Written task: Could you print exactly the lines of the listing below, starting at the line that has "You can create" and ending at the line that has "<br><b>EnableFrequency</b>", and only those lines?

Raw data:
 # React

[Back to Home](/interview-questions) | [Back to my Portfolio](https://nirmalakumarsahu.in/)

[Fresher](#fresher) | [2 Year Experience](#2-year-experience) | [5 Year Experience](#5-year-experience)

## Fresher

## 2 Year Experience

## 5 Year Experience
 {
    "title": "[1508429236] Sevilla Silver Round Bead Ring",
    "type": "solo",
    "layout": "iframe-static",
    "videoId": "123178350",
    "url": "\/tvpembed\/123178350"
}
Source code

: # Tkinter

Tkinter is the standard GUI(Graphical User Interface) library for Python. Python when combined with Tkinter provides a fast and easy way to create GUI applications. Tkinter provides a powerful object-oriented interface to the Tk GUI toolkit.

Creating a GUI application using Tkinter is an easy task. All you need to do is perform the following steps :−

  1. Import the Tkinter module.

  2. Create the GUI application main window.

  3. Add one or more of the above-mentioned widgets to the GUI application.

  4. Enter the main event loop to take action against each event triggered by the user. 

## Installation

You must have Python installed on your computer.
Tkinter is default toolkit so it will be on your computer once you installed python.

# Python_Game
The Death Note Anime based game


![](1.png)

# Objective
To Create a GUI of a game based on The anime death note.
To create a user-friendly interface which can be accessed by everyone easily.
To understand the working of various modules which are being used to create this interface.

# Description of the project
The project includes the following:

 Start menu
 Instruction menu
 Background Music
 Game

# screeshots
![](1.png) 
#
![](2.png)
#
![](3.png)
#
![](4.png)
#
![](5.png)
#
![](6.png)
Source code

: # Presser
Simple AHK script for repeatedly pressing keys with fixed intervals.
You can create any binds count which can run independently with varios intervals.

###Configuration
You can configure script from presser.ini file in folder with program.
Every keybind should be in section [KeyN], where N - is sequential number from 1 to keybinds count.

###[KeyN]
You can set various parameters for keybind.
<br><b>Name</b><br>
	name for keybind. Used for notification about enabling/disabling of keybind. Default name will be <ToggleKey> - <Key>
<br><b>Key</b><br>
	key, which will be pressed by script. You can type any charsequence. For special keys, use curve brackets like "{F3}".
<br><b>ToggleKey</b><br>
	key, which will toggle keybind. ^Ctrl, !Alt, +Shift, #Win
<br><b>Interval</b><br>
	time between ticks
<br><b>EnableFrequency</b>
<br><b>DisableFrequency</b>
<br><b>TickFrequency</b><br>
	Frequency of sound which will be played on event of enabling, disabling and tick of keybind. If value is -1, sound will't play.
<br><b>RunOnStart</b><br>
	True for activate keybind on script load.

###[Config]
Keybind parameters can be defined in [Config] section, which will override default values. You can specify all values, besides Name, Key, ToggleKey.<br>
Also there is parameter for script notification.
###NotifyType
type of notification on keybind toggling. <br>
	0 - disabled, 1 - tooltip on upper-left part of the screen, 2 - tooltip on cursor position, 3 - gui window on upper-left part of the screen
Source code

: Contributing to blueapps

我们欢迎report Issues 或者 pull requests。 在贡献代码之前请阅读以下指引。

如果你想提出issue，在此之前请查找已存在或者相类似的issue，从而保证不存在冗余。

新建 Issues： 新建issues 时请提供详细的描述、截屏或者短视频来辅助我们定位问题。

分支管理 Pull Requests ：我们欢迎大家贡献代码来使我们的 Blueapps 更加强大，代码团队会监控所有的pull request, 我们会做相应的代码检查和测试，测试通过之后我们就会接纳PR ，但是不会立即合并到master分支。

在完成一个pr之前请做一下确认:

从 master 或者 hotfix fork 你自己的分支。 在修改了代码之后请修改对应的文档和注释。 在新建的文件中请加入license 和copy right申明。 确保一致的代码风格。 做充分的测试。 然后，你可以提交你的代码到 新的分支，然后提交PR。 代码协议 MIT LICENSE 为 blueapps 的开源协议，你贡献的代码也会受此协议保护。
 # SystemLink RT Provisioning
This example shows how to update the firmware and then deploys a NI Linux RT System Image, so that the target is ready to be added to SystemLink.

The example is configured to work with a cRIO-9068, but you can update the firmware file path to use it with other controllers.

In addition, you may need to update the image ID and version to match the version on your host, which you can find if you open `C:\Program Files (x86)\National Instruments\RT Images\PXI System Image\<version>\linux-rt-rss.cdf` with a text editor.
==
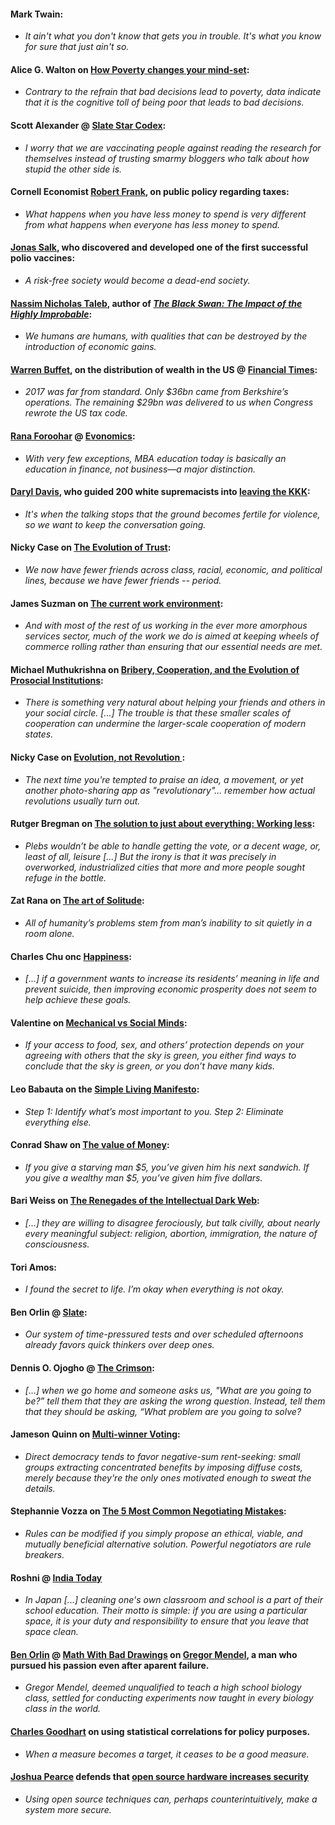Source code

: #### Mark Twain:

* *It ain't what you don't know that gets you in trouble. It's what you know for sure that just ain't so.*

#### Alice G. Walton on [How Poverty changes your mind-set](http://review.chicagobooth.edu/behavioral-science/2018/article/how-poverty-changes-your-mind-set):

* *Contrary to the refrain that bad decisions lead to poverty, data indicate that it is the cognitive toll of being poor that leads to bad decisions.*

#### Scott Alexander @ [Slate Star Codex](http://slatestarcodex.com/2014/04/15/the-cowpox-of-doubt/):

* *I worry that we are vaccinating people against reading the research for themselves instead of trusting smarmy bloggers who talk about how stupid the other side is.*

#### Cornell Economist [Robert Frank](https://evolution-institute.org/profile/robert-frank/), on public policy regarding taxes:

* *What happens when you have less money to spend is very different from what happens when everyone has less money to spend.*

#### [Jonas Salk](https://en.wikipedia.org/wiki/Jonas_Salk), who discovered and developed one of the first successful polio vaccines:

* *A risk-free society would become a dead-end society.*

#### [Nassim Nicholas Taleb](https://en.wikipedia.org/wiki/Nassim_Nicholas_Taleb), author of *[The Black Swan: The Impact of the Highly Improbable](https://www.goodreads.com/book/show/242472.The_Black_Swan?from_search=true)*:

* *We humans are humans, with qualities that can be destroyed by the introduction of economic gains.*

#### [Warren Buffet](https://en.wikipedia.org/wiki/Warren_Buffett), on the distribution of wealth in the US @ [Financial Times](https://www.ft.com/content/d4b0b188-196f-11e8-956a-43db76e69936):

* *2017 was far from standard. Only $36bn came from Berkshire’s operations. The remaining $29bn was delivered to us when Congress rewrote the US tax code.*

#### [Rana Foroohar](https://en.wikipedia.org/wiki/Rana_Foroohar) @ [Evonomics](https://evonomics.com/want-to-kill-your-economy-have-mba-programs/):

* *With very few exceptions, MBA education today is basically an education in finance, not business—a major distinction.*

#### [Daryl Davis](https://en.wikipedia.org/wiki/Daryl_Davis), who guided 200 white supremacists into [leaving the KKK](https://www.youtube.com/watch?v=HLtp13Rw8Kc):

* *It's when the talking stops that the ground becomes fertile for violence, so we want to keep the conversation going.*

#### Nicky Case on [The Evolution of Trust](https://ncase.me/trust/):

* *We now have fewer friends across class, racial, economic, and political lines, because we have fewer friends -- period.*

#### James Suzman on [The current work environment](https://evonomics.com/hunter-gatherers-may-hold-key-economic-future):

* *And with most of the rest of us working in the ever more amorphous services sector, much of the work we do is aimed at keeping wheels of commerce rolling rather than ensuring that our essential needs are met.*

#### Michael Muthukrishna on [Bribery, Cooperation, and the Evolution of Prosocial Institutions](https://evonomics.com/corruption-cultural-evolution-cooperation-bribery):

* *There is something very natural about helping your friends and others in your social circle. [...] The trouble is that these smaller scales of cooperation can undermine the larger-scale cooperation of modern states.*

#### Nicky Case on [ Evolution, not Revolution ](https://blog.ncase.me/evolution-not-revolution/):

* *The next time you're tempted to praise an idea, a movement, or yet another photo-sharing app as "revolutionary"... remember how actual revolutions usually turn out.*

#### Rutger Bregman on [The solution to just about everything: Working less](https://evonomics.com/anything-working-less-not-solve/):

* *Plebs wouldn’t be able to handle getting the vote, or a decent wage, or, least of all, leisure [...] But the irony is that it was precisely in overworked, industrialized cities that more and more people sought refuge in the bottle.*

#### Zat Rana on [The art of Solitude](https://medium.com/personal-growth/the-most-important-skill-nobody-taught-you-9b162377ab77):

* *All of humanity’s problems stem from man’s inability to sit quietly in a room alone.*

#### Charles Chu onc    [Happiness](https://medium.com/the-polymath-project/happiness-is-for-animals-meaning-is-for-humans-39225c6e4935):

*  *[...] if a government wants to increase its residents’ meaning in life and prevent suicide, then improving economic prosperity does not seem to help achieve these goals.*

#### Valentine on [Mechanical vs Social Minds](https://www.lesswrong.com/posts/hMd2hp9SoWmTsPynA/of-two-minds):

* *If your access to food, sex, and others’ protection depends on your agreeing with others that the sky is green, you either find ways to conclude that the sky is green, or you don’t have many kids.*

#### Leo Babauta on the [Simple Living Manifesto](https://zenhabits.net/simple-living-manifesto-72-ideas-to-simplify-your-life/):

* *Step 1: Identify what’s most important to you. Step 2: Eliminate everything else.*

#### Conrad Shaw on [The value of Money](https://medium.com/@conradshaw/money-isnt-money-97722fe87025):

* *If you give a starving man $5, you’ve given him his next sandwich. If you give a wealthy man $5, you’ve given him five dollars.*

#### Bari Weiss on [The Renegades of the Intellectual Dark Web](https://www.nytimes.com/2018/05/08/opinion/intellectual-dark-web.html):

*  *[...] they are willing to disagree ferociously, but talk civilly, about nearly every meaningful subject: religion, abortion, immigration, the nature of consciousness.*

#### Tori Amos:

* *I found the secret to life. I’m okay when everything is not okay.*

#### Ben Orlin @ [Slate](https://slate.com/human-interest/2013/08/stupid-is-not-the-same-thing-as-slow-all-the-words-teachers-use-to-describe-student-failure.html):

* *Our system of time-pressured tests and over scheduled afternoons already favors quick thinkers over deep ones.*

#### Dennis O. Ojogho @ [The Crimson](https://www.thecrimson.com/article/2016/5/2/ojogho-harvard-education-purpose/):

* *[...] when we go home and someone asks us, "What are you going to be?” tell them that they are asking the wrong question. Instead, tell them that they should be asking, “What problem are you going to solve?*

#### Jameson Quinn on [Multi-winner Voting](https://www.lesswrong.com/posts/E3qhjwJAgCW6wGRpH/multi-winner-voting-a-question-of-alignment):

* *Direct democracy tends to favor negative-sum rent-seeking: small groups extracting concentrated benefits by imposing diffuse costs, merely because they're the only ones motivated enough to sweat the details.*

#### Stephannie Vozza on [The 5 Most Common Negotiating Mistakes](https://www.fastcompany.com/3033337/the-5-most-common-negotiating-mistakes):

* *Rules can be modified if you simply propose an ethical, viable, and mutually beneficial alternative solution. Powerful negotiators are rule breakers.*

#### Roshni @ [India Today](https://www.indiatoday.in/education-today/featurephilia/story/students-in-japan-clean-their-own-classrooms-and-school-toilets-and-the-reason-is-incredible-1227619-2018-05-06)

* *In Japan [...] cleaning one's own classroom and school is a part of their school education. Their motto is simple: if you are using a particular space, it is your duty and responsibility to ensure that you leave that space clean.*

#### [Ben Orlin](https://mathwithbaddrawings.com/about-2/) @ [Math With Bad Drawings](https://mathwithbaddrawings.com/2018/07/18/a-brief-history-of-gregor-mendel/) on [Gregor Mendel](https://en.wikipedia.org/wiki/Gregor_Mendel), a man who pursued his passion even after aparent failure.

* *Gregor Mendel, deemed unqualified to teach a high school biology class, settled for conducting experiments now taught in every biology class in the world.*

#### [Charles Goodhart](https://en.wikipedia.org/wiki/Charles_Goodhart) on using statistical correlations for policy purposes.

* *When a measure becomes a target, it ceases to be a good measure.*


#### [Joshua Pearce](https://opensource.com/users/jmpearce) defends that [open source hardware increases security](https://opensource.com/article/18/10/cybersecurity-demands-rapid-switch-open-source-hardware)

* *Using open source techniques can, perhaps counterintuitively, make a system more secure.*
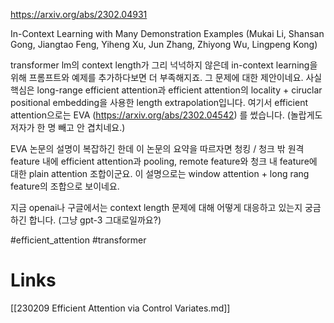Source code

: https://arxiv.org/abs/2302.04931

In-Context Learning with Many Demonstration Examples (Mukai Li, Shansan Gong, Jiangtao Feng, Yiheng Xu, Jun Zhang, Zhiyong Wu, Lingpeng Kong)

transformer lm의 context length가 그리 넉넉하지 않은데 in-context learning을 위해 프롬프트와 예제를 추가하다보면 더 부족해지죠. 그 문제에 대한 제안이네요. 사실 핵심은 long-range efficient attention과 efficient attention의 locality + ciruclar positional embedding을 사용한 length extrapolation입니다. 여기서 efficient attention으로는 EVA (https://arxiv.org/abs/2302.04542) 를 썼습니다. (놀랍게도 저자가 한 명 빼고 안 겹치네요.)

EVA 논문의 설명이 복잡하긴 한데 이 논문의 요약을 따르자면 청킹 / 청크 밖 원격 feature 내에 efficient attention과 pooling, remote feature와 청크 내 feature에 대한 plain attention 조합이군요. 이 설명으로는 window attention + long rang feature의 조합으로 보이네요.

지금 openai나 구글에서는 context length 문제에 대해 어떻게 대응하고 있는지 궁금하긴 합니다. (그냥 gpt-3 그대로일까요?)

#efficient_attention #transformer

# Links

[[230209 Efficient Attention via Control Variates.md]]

Exercise output:
You can create any binds count which can run independently with varios intervals.

###Configuration
You can configure script from presser.ini file in folder with program.
Every keybind should be in section [KeyN], where N - is sequential number from 1 to keybinds count.

###[KeyN]
You can set various parameters for keybind.
<br><b>Name</b><br>
	name for keybind. Used for notification about enabling/disabling of keybind. Default name will be <ToggleKey> - <Key>
<br><b>Key</b><br>
	key, which will be pressed by script. You can type any charsequence. For special keys, use curve brackets like "{F3}".
<br><b>ToggleKey</b><br>
	key, which will toggle keybind. ^Ctrl, !Alt, +Shift, #Win
<br><b>Interval</b><br>
	time between ticks
<br><b>EnableFrequency</b>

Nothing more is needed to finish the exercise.